Wakil Bupati Ketapang  H. Farhan mengatakan Asosiasi Petani Kelapa Sawit Indonesia (Apkasindo) Perjuangan bisa jadi mitra Pemerintah. Mampu berkomunikasi dengan para investor sehingga berkontribusi di bidang perkebunan. 

"Apkasindo perjuangan merupakan organisasi profesi petani kelapa sawit yang diakui sebagai wadah pemersatu petani di Indonesia," kata Wabup saat pelantikan 12 DPU Apkasindo Perjuangan tingkat kecamatan se Ketapang di Gedung Pancasila Ketapang, Jumat.

Menurutnya, Apkasindo Perjuangan mempunyai tujuan mempersatukan masyarakat petani kelapa sawit di Indonesia. Sehingga menjadi salah satu kekuatan ekonomi yang dapat meningkatkan kesejahteraan yang merata bagi petani kelapa sawit. 

Kemudian membangun ekonomi kerakyatan di pedesaan, dengan menumbuh kembangkan usaha petani kelapa sawit yang berwawasan lingkungan. Serta bermanfaat bagi seluruh komponen bangsa untuk mencapai masyarakat petani yang adil dan makmur.

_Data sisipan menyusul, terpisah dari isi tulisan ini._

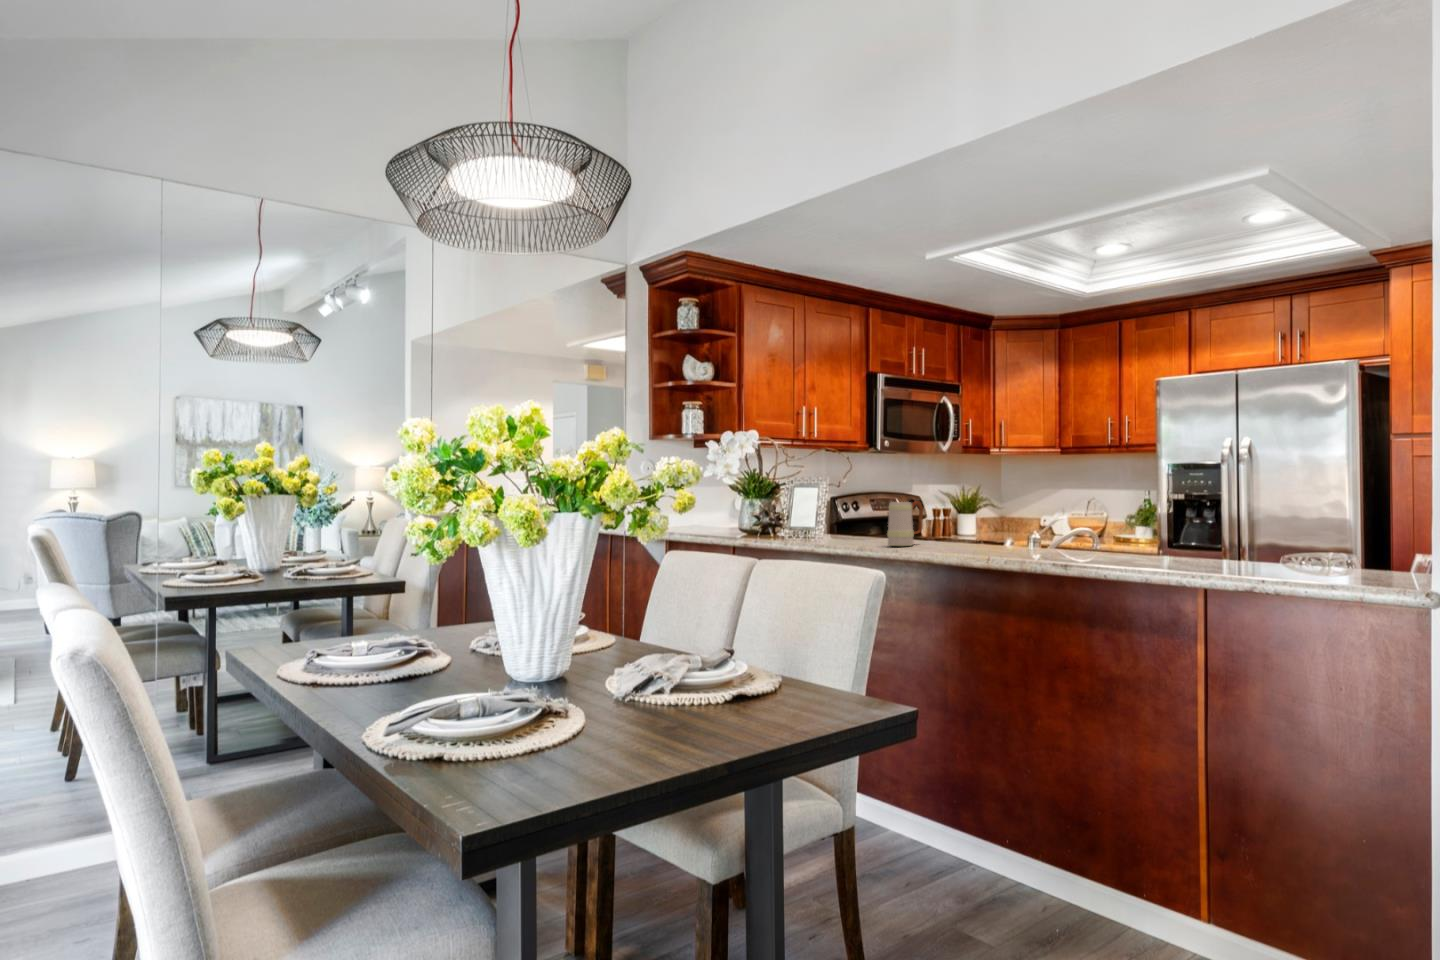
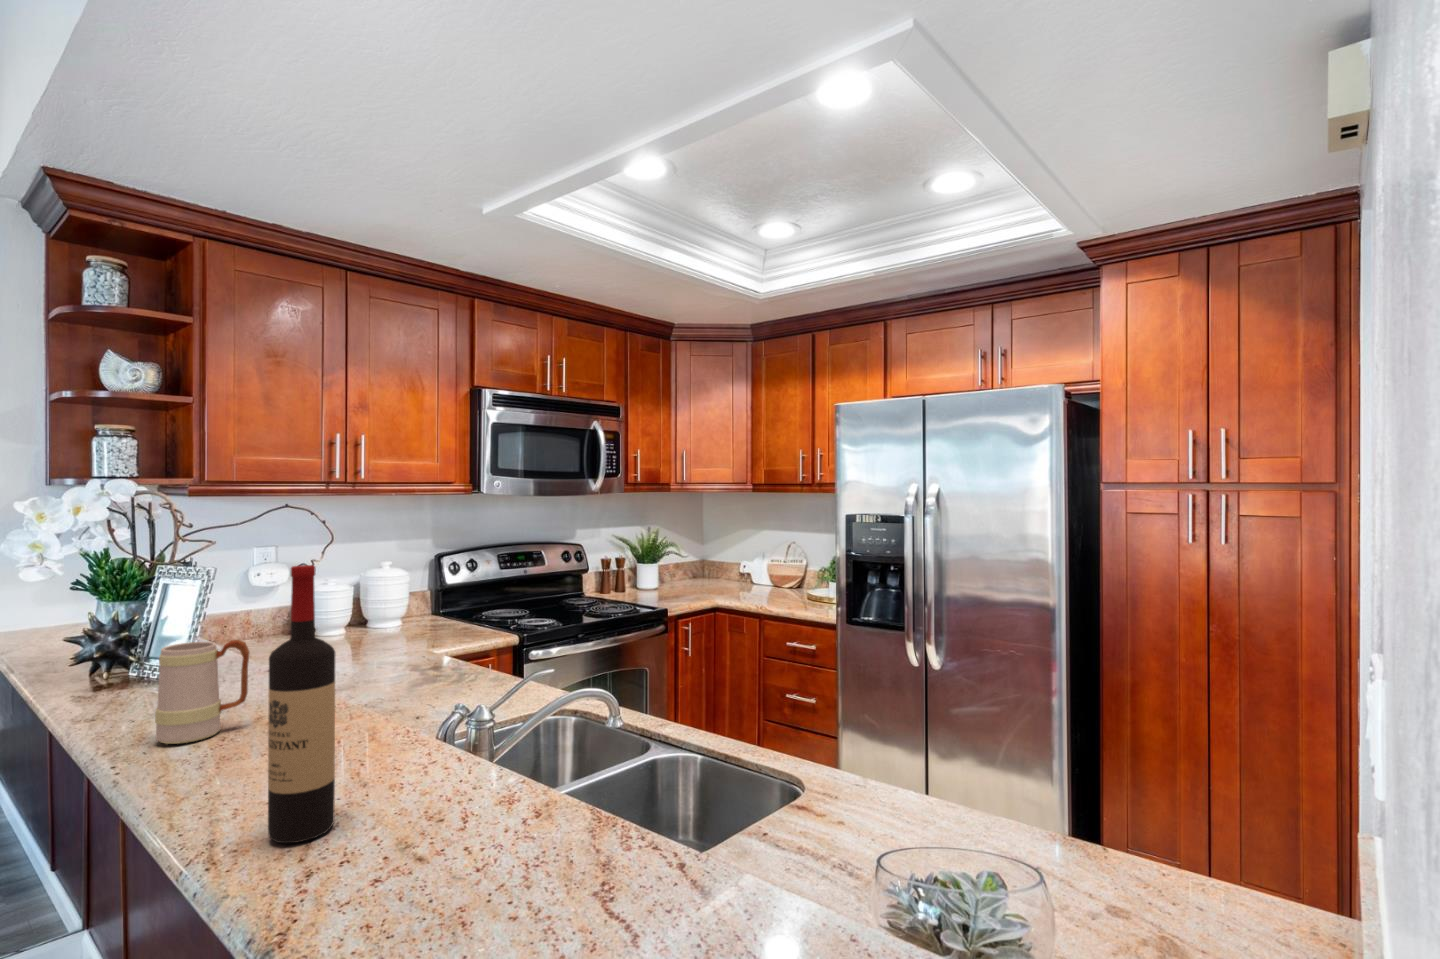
wine bottle: none [1028,448,1053,552] -> present [268,565,335,843]

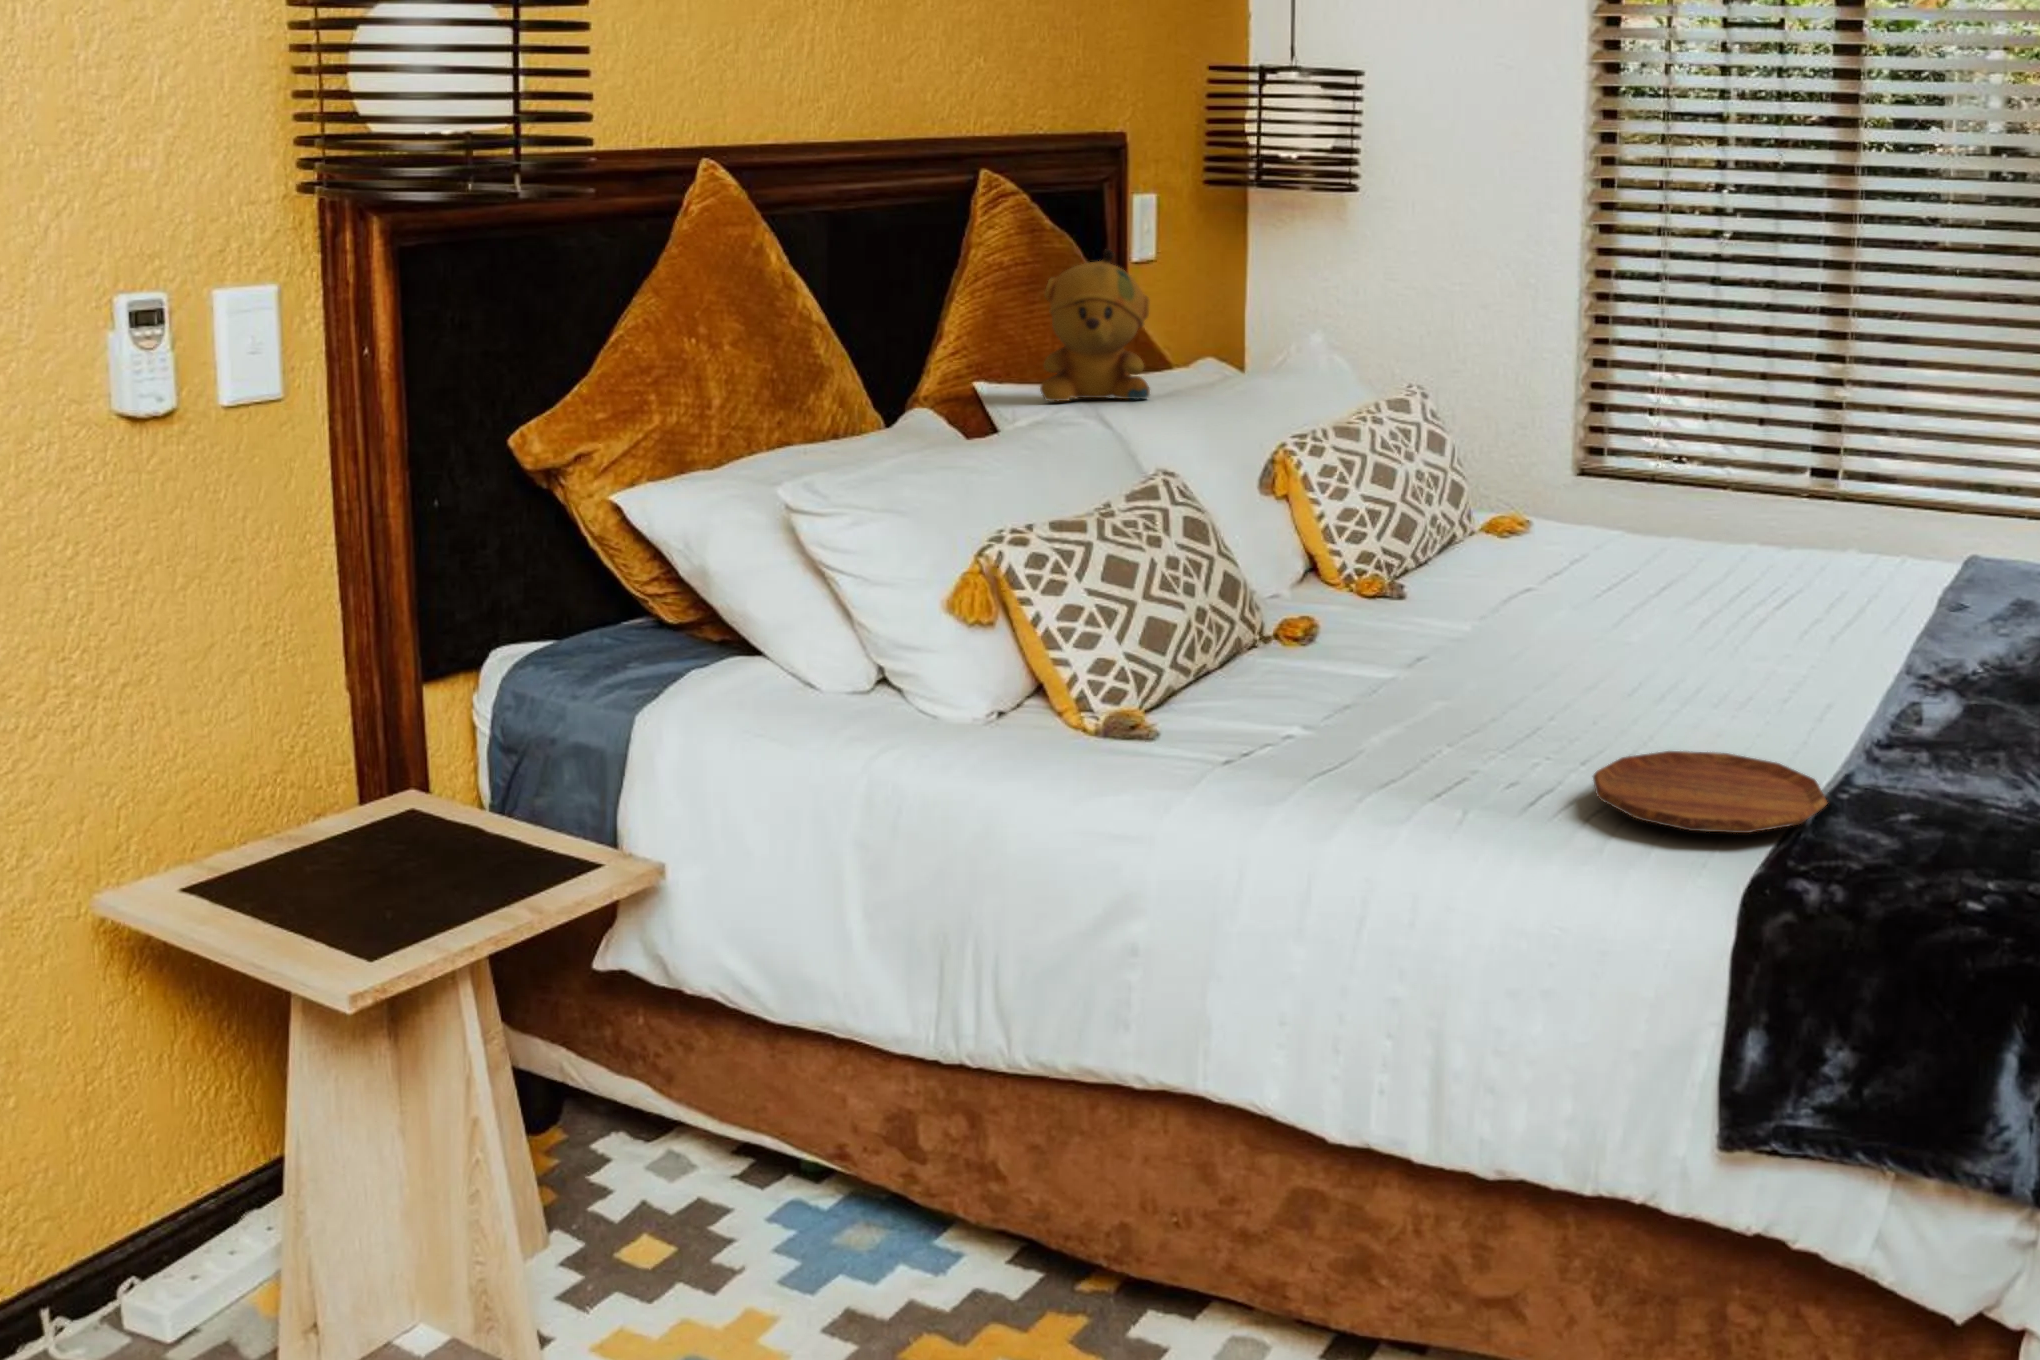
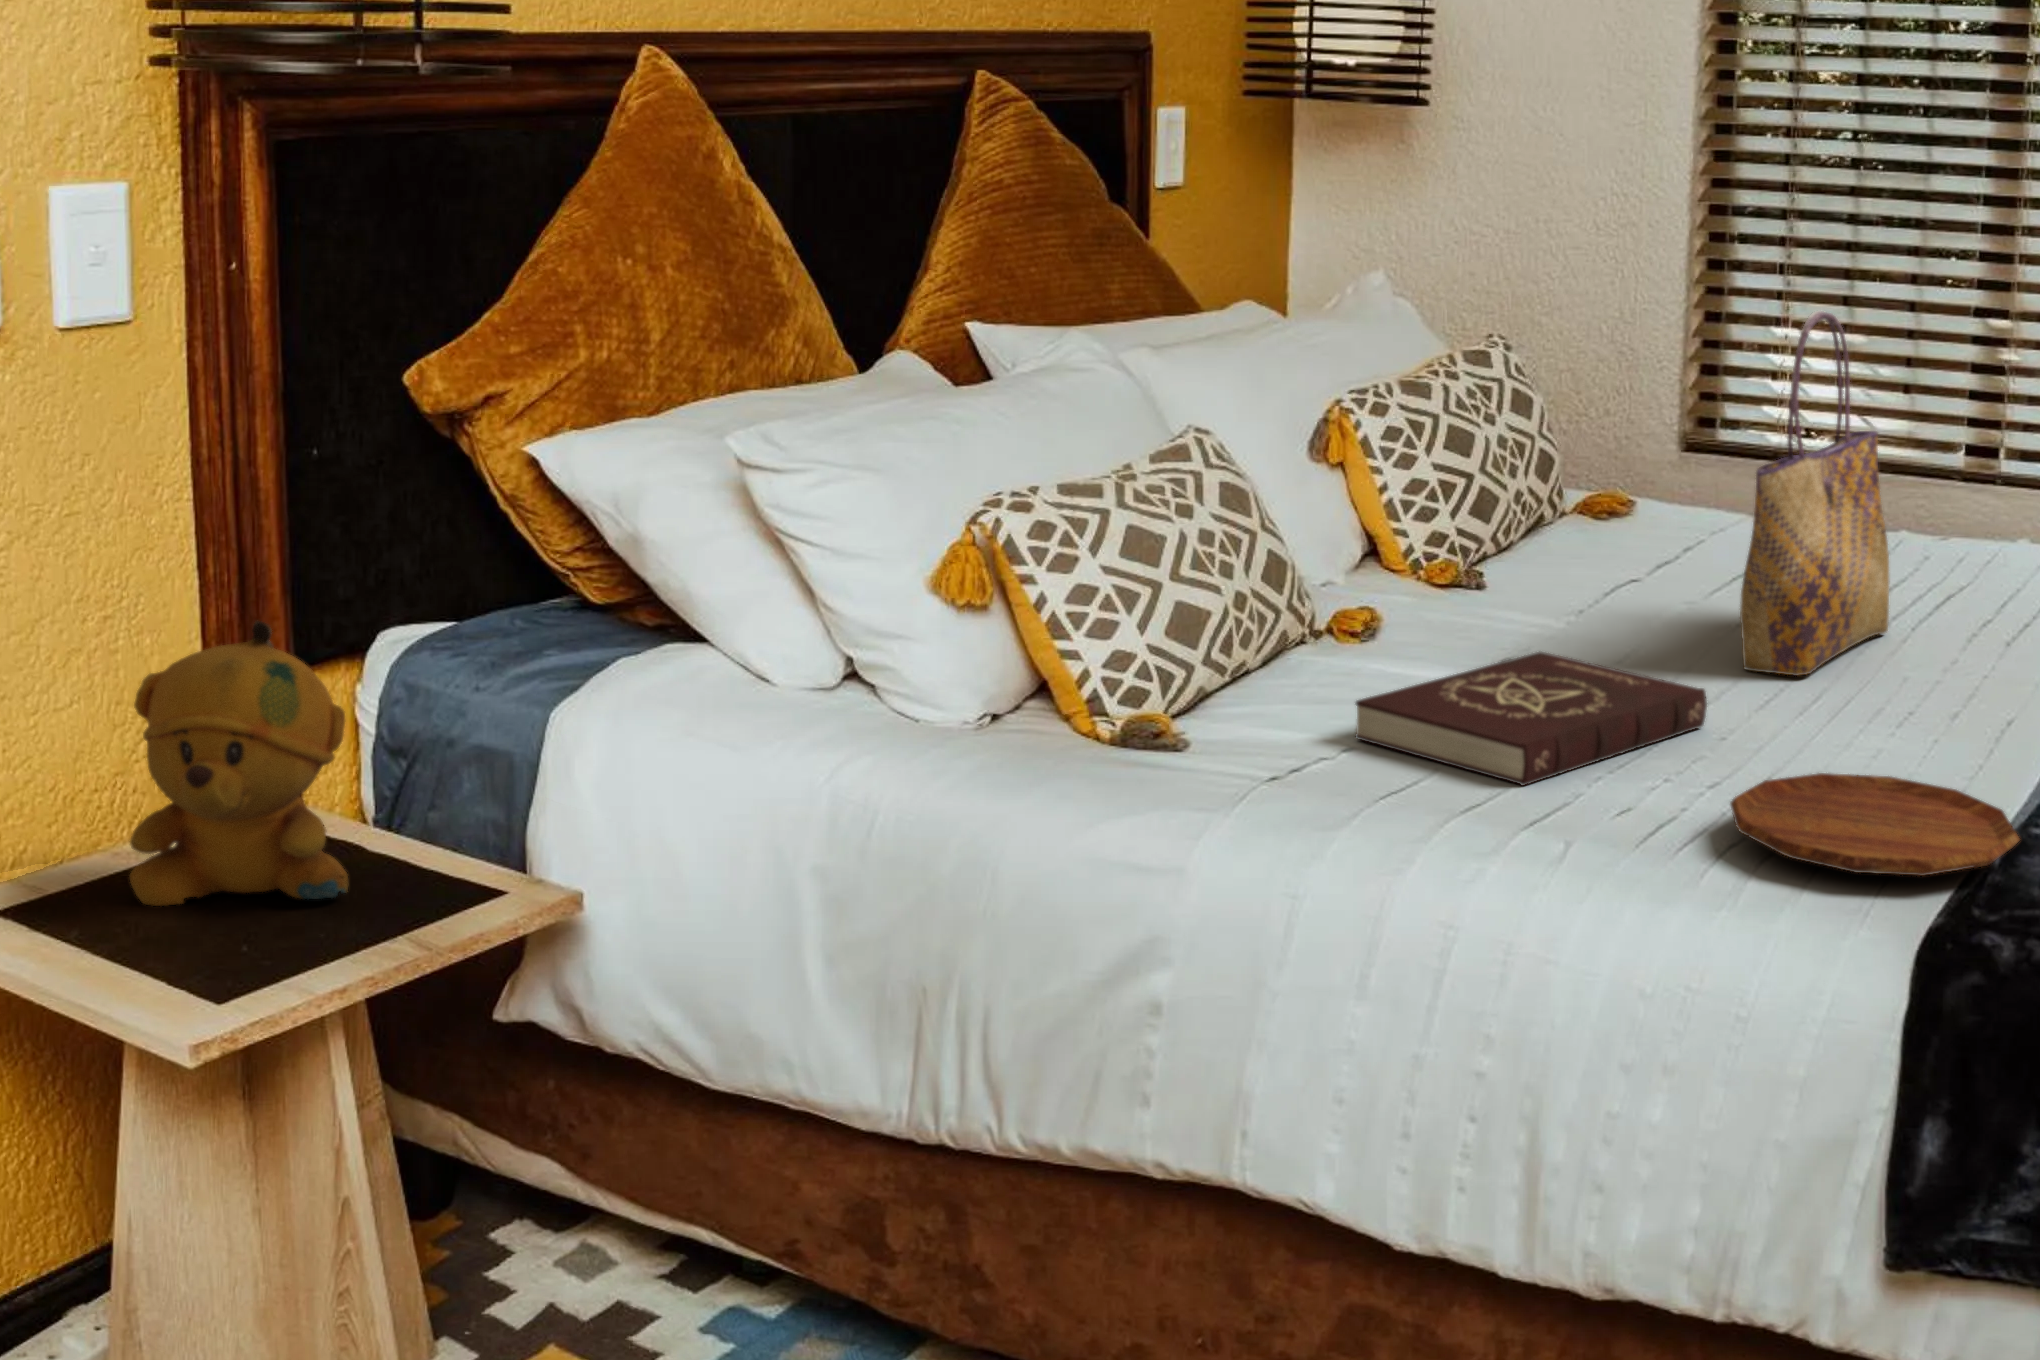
stuffed bear: present [1040,250,1150,401] -> present [130,621,349,906]
tote bag: none [1611,367,1737,670] -> present [1740,311,1889,676]
book: none [1290,653,1580,764] -> present [1355,652,1707,786]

"Setelah pelantikan DPU Apkasindo Perjuangan di beberapa kecamatan di Ketapang ini. Tentu hal utama yang harus dilakukan oleh Apkasindo Perjuangan adalah penguatan organisasi. Kemudian dilanjutkan dengan pendataan petani kelapa sawit untuk menjadi anggota," pesan Wabup. 

Wabup mengungkapkan, berdasarkan rencana makro pembangunan perkebunan Provinsi Kalimantan Barat tahun 2014 - 2034 diarahkan untuk komoditi perkebunan di Ketapang seluas 1.108.000 ha. Khusus komoditi kelapa sawit, dari luas areal yang di targetkan yaitu 920.000 ha telah diterbitkan izin usaha perkebunan (IUP) seluas 777.329,55 ha di 76 perusahaan.

"Realisasi penanaman kelapa sawit di Ketapang hingga saat ini seluas 463.064,66 ha. Terdiri dari tanaman inti seluas 413.778,12 ha dan tanaman plasma seluas 105.787,20 ha. Untuk kebun mandiri yang sudah terdaftar dalam surat tanda daftar budidaya (STDB) di Ketapang seluas 4.367,64 ha dengan jumlah petani pekebun sebanyak 1.343 orang. 

Selanjutnya dari 76 perusahaan perkebunan yang sudah memperoleh IUP. 34 perusahaan di antaranya telah memiliki pabrik kelapa sawit (PKS) dengan jumlah kapasitas pabrik terpasang 2.140 ton tbs/jam dan jumlah kapasitas pabrik terpakai 1.750 ton tbs/jam. Serta ada beberapa perusahaan perkebunan kelapa sawit di Ketapang yang kebunnya sudah memasuki masa peremajaan atau replanting. 

Sementara itu Ketapang pada 2022, mempunyai target untuk peremajaan sawit rakyat seluas 2.500 ha. Di antara sasarannya kebun-kebun eks pir trans dan yang sudah tidak berproduksi dengan baik lagi.

"Kami mengharapkan Apkasindo Perjuangan berperan aktif mendukung dan mensukseskan program Pemerintah tersebut. Karena program ini langsung bersentuhan dengan petani pekebun," tutur Wabup.

"Bantuan dana peremajaan dari Kementerian Keuangan melalui Badan Pengelola Dana Perkebunan Kelapa Sawit ini senilai Rp 30 juta per hektar yang diberikan secara gratis kepada petani yang kebunnya siap diremajakan. Tentunya harus memenuhi persyaratan yang sudah ditentukan," lanjut Farhan.